Could Nightclub Fire Spark Regulation Change?

Santa Maria victims funeral, photo by Wilson Dias/ABr.

Santa Maria buries victims of the Kiss nightclub blaze, photo by Wilson Dias/ABr.

A fire that claimed the lives of 235 people in a nightclub in Santa Maria, Rio Grande do Sul state in Southern Brazil, has sparked an investigation into whether fire prevention regulations under Brazil’s health and safety laws are fit for purpose, and whether local authorities are complying with existing legislation.

Marco Maia, President of Brazil’s Chamber of Deputies (PT), has said he will order a review of all existing safety legislation for venues, including nightclubs, and although he acknowledged that the issue was a matter for municipal authorities, he hinted federal legislation could be established.

“My aim is to look at all existing legislation and suggest that there be Brazil-wide legislation with minimal safety requirements that should be adhered to by all the states and municipalities,” Agência Brasil reported Maia as saying.

Operating licences, issued by local fire departments, are obligatory for a range of venues, including theatres, cinemas, clubs, bars, restaurants, gyms and religious buildings. In the aftermath of the incident in Santa Maria, it was revealed that the club’s operating licence had expired in August 2012, although the owner has since told police that he had already started applying for a new one.

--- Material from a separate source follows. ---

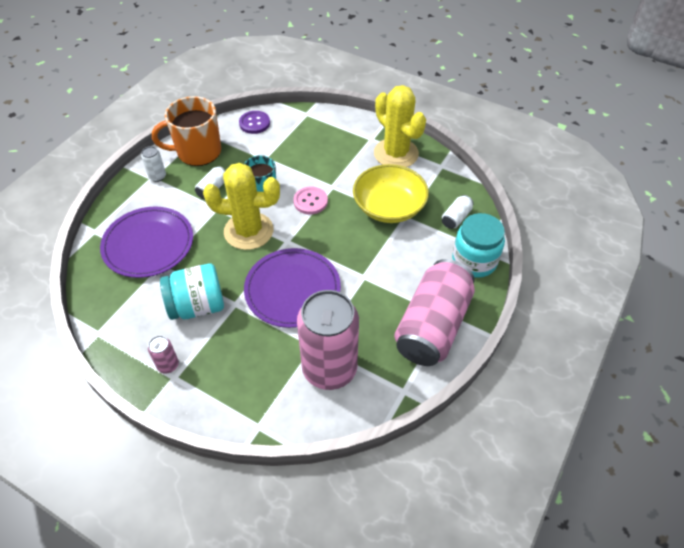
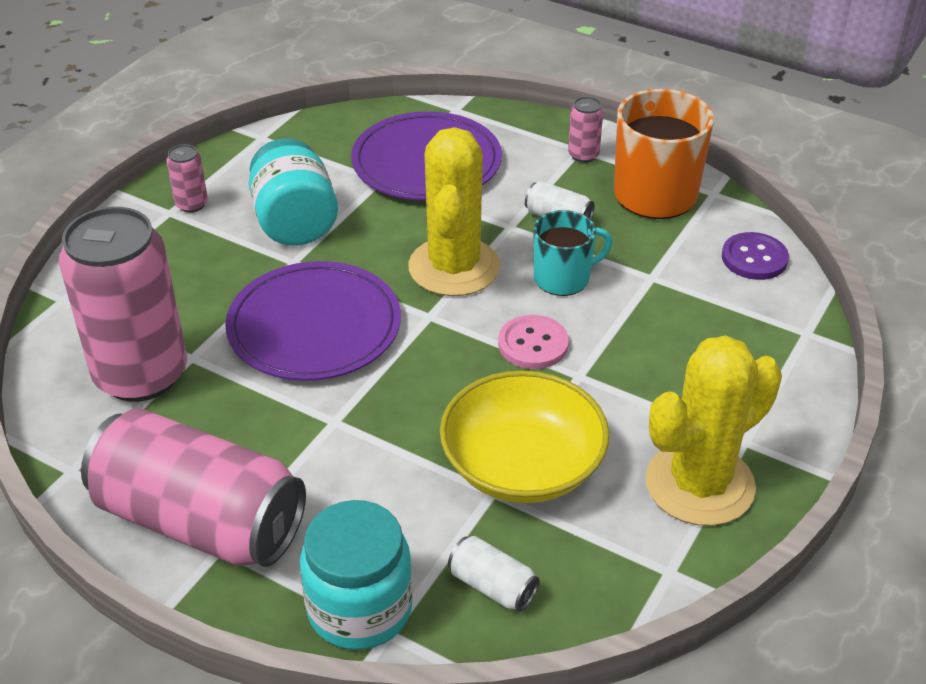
camera: 90 degrees right, 10 degrees down
white can [141,146,166,182] -> pink can [568,97,603,163]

Many questions have yet to be answered, but the repercussions are already being felt nationwide: a number of cities have ordered that all nightclubs be urgently re-inspected, including Rio de Janeiro, São Paulo and Brasília. Fire authorities in Rio de Janeiro have said they will step up checks and hunt down those without licences.

Wengrover Carlos Rosa, coordinator of the Brazilian Committee on Fire Prevention and Safety, told G1 News that nightclubs must have clearly signed emergency exits, fire extinguishers and emergency lighting, and have their license on display.

“Smoke extraction systems and fire alarms are already mandatory in São Paulo and Rio de Janeiro and could have contributed to the safety of the [Kiss] nightclub.”

The blaze, which started after a flare set light to sound-proofing material on the club’s ceiling, was the second deadliest in Brazil’s history. Some 503 people died in a fire at the Great North American Circus in Niterói in 1961.